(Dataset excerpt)

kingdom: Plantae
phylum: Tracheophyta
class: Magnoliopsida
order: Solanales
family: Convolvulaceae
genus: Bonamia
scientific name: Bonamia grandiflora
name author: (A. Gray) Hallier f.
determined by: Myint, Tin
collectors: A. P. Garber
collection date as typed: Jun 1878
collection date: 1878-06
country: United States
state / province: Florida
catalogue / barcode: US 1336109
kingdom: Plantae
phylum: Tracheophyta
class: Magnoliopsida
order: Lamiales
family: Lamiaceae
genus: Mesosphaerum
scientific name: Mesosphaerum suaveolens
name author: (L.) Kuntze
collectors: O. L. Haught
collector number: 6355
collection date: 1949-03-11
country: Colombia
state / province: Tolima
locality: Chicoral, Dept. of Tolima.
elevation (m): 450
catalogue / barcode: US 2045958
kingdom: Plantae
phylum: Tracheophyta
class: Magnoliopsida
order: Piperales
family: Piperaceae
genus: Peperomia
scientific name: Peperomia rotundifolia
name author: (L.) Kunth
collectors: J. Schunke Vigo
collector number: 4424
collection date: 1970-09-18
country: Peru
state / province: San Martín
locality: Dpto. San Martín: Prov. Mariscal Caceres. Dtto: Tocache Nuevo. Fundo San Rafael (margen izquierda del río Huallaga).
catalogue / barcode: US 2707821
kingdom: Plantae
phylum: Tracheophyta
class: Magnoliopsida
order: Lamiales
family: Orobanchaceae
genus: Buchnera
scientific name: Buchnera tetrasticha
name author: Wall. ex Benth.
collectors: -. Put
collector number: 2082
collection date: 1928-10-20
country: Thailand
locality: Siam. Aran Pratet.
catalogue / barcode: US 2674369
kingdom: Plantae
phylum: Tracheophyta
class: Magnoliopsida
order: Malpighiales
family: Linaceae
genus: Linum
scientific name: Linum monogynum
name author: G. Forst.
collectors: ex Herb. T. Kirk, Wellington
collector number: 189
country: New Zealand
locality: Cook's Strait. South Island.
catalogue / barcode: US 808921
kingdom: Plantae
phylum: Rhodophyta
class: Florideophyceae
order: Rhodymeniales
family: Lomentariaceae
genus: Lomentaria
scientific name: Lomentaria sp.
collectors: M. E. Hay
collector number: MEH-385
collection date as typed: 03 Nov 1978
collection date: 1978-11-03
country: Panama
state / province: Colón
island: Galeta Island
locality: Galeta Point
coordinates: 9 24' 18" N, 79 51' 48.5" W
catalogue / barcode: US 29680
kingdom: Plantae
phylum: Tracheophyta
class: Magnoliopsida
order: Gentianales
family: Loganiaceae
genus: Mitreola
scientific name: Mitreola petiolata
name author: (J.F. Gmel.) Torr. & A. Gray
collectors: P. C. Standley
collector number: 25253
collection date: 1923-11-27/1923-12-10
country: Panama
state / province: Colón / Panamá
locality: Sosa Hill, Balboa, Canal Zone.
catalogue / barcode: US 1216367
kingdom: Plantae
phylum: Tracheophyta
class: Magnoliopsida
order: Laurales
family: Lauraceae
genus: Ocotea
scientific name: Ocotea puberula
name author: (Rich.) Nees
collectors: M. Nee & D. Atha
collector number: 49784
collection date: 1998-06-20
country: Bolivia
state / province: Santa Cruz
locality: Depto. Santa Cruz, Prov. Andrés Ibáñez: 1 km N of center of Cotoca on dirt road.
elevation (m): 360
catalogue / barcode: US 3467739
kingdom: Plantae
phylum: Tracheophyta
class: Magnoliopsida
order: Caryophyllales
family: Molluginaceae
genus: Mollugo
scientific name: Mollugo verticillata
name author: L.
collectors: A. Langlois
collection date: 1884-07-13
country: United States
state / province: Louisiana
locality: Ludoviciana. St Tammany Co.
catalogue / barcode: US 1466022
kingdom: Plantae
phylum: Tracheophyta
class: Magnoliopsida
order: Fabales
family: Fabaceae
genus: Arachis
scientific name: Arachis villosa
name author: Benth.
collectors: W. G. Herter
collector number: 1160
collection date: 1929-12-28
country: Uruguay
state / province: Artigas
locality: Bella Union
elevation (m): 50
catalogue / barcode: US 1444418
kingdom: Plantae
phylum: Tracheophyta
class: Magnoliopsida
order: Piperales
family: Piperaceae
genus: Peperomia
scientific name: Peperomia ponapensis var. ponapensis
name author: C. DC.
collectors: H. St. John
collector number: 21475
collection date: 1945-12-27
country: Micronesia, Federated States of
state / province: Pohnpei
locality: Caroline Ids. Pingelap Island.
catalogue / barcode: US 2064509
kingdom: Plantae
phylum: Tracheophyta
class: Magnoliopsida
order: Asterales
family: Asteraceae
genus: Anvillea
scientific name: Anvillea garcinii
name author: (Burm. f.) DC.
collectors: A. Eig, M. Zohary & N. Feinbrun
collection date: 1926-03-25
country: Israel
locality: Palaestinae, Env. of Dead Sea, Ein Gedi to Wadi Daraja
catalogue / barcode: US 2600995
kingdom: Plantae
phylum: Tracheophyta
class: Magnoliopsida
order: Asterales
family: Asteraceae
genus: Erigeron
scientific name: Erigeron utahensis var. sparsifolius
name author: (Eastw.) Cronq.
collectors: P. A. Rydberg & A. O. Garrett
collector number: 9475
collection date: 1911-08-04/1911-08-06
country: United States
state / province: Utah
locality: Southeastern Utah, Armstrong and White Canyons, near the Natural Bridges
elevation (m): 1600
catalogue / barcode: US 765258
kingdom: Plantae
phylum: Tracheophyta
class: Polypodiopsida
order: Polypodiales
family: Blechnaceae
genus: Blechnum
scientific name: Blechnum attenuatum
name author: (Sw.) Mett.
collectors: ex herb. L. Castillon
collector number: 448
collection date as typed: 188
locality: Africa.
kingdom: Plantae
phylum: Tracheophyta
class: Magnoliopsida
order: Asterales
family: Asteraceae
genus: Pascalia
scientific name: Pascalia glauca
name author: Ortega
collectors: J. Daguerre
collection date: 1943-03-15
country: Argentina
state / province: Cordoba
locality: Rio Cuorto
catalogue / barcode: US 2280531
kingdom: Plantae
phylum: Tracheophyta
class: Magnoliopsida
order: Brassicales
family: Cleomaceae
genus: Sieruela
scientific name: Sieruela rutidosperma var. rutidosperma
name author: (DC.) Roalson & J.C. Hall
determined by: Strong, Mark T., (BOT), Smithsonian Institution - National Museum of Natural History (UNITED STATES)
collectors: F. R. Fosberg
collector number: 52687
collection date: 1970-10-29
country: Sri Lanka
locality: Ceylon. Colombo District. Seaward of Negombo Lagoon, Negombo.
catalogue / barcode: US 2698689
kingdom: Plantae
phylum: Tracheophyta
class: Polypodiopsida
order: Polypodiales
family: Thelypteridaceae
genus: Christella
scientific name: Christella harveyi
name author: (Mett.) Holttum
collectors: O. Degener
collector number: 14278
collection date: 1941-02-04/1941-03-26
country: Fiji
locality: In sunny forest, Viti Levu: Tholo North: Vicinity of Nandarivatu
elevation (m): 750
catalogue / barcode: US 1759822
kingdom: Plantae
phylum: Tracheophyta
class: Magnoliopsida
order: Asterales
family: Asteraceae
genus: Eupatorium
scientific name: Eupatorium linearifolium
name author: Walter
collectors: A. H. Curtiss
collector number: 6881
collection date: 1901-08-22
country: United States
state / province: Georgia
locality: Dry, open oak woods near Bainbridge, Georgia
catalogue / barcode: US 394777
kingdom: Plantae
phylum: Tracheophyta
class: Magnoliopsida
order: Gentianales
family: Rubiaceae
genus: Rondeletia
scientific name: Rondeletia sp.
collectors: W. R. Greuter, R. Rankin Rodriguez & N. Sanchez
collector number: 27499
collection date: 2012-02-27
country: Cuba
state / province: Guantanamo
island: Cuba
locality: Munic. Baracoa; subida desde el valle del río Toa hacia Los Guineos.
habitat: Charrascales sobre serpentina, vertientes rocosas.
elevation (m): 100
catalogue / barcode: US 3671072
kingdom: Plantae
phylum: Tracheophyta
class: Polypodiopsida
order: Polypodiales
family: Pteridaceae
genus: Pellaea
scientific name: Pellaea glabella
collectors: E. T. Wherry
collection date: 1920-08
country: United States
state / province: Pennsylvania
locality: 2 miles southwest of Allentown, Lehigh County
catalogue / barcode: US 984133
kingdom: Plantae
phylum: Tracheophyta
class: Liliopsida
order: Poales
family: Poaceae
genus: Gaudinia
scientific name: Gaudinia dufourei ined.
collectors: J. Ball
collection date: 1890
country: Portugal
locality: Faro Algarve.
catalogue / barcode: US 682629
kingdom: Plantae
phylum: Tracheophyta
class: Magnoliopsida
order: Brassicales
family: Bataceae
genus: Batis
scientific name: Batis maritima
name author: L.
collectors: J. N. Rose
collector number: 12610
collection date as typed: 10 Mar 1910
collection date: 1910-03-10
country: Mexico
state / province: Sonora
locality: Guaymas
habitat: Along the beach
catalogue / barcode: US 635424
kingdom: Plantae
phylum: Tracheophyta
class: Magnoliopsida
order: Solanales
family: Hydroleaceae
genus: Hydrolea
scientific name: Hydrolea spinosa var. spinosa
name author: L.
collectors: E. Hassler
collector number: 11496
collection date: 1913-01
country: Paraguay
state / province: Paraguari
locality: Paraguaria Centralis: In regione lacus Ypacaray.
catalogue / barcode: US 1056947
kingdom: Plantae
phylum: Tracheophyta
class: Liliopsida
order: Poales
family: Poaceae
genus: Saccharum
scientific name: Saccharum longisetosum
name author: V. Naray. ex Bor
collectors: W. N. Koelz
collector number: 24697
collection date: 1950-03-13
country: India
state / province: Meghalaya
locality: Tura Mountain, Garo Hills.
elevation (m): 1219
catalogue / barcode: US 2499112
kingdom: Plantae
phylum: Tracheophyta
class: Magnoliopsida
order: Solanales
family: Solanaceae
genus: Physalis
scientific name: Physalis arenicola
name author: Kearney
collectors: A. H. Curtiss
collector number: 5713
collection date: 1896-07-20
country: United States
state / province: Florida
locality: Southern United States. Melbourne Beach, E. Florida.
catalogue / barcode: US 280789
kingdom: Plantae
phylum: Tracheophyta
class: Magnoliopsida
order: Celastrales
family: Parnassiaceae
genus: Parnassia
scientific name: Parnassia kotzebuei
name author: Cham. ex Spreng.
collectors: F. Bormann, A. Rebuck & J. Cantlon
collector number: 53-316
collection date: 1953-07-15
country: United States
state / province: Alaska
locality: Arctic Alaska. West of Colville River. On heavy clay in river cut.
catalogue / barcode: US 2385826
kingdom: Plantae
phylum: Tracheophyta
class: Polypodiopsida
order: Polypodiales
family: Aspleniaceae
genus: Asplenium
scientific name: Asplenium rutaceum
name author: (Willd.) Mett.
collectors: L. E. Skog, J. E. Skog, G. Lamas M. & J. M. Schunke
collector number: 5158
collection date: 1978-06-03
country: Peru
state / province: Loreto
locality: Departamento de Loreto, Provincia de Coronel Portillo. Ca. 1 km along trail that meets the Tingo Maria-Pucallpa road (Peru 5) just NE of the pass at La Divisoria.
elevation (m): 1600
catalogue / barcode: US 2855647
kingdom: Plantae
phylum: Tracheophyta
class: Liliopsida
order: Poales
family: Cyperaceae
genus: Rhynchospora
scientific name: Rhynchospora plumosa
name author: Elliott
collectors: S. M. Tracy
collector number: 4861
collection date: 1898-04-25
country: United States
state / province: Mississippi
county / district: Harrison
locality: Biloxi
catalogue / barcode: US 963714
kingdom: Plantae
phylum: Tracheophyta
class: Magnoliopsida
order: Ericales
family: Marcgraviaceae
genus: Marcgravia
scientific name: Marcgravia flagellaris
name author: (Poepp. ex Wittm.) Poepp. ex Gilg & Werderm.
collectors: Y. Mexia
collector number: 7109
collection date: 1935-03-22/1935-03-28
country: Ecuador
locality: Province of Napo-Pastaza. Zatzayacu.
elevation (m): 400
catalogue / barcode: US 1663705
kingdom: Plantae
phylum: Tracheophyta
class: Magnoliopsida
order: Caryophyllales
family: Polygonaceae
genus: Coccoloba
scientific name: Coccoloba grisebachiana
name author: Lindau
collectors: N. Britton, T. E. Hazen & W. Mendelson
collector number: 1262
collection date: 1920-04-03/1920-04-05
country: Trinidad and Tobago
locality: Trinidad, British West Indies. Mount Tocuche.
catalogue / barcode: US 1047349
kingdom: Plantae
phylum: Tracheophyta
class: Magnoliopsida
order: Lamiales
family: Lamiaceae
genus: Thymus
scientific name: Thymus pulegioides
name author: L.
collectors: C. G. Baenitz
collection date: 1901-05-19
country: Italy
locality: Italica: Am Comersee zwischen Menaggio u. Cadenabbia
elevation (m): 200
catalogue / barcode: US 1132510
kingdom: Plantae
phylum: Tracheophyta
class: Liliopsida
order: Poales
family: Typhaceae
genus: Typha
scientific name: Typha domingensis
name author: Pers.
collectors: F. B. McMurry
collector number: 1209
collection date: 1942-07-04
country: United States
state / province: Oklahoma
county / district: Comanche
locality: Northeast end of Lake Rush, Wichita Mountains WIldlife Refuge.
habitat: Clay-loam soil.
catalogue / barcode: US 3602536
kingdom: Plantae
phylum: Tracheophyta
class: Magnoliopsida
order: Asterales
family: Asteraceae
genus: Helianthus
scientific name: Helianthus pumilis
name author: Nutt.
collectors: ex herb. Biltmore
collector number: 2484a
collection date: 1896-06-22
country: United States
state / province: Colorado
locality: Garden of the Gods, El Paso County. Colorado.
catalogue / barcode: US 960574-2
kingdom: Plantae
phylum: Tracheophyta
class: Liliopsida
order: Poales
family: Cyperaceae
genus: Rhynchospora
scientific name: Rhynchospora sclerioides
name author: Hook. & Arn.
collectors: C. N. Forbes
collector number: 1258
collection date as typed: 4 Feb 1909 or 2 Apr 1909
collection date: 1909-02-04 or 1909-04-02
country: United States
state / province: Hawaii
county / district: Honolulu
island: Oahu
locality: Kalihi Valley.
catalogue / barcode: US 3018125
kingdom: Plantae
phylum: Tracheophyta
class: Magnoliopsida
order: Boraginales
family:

TASK TO CARRY OUT =>
Arrange the records from the line containing "catalogue / barcode: US 1056947" up to and including the line containing "collectors: F. Bormann, A." as a Markdown table with the columns Row and Line, leaving out blank lines.

COMPLETE ANSWER =>
| Row | Line |
|---|---|
| 1 | catalogue / barcode: US 1056947 |
| 2 | kingdom: Plantae |
| 3 | phylum: Tracheophyta |
| 4 | class: Liliopsida |
| 5 | order: Poales |
| 6 | family: Poaceae |
| 7 | genus: Saccharum |
| 8 | scientific name: Saccharum longisetosum |
| 9 | name author: V. Naray. ex Bor |
| 10 | collectors: W. N. Koelz |
| 11 | collector number: 24697 |
| 12 | collection date: 1950-03-13 |
| 13 | country: India |
| 14 | state / province: Meghalaya |
| 15 | locality: Tura Mountain, Garo Hills. |
| 16 | elevation (m): 1219 |
| 17 | catalogue / barcode: US 2499112 |
| 18 | kingdom: Plantae |
| 19 | phylum: Tracheophyta |
| 20 | class: Magnoliopsida |
| 21 | order: Solanales |
| 22 | family: Solanaceae |
| 23 | genus: Physalis |
| 24 | scientific name: Physalis arenicola |
| 25 | name author: Kearney |
| 26 | collectors: A. H. Curtiss |
| 27 | collector number: 5713 |
| 28 | collection date: 1896-07-20 |
| 29 | country: United States |
| 30 | state / province: Florida |
| 31 | locality: Southern United States. Melbourne Beach, E. Florida. |
| 32 | catalogue / barcode: US 280789 |
| 33 | kingdom: Plantae |
| 34 | phylum: Tracheophyta |
| 35 | class: Magnoliopsida |
| 36 | order: Celastrales |
| 37 | family: Parnassiaceae |
| 38 | genus: Parnassia |
| 39 | scientific name: Parnassia kotzebuei |
| 40 | name author: Cham. ex Spreng. |
| 41 | collectors: F. Bormann, A. Rebuck & J. Cantlon |